Renner investe em modelo inovador de loja
Pelo terceiro ano seguido, em 2023 a Lojas Renner foi a empresa de moda com a melhor posição mundial no Dow Jones Sustainability Index (DJSI), um índice que procura avaliar a sustentabilidade corporativa e é considerado referência global nessa área.
Além disso, foi a única varejista do Brasil a fazer parte da chamada "A-List" elaborada pelo Carbon Disclosure Project (CDP), lista que configura uma espécie de "Oscar" da sustentabilidade e reúne bons exemplos de todos os lugares do planeta.
Em 2023, mais de 23 mil empresas tentaram marcar presença nesse tapete vermelho do ESG, mas apenas 336 conseguiram - entre as quais 11 são brasileiras.
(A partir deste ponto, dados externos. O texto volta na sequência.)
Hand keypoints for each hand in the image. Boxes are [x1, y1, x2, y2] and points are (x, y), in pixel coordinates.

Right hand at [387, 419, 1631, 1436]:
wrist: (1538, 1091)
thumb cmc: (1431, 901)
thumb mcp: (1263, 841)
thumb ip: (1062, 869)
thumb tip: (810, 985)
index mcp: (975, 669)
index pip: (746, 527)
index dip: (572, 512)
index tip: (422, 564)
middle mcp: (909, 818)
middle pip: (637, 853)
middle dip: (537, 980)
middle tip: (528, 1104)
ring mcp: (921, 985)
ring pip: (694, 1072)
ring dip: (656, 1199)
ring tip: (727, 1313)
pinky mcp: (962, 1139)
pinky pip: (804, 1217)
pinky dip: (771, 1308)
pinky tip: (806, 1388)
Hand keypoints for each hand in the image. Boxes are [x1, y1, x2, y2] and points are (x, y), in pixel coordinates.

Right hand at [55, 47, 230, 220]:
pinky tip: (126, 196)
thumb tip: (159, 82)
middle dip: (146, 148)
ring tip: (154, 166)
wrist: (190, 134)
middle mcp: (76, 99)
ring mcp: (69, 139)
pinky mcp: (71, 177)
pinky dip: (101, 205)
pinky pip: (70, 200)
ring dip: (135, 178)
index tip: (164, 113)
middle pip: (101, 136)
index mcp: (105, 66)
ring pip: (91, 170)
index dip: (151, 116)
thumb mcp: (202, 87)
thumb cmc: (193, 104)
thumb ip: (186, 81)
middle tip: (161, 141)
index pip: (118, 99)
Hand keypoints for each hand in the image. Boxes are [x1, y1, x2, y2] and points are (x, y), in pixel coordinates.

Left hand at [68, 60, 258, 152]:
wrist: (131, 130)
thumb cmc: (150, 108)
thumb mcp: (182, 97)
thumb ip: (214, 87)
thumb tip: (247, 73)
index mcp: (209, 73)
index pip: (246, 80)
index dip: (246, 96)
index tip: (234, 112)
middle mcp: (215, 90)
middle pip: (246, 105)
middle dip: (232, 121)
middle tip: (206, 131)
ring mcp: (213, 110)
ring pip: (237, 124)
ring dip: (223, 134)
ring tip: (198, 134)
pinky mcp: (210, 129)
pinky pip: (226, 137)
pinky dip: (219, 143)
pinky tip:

Uma das ações que garantiram essa colocação à empresa gaúcha é o investimento em um novo modelo de loja.
— Hoje temos um modelo inovador de loja, projetado pensando na sustentabilidade. Com foco na ecoeficiência e na máxima redução dos impactos ambientais da obra à operação, o modelo aplica conceitos como reutilização de materiais ao fim da vida útil, diminuindo a geração de resíduos, manutenção de espaços verdes com plantas e elementos naturais, menor consumo de energia, economia de água e redução de emissões de CO² — afirma a diretora de Gente e Sustentabilidade da Renner S.A, Regina Durante.
Desde 2023, todas as lojas inauguradas e reformadas pela Renner seguem esse padrão. No Estado, o modelo está presente nas unidades do shopping Iguatemi, em Porto Alegre, e nas cidades de Taquara, Canela e Montenegro.
O que é ESG na prática
- Sigla em inglês para Environmental, Social and Governance (Governança Corporativa, Ambiental e Social), o termo ganhou o mundo corporativo nos últimos anos.
- Na prática, representa um conjunto de diretrizes utilizadas para orientar empresas e investimentos em ações de impacto na sociedade e no meio ambiente.
- A adoção de práticas ESG se tornou um diferencial para as companhias. Elas demonstram o compromisso das empresas com a sustentabilidade, com o desenvolvimento responsável e a transparência das suas ações.
- Além das diretrizes relacionadas à questão ambiental, o conceito inclui ações de governança das empresas, como os compromissos com a diversidade nas equipes e a geração de valor na sociedade.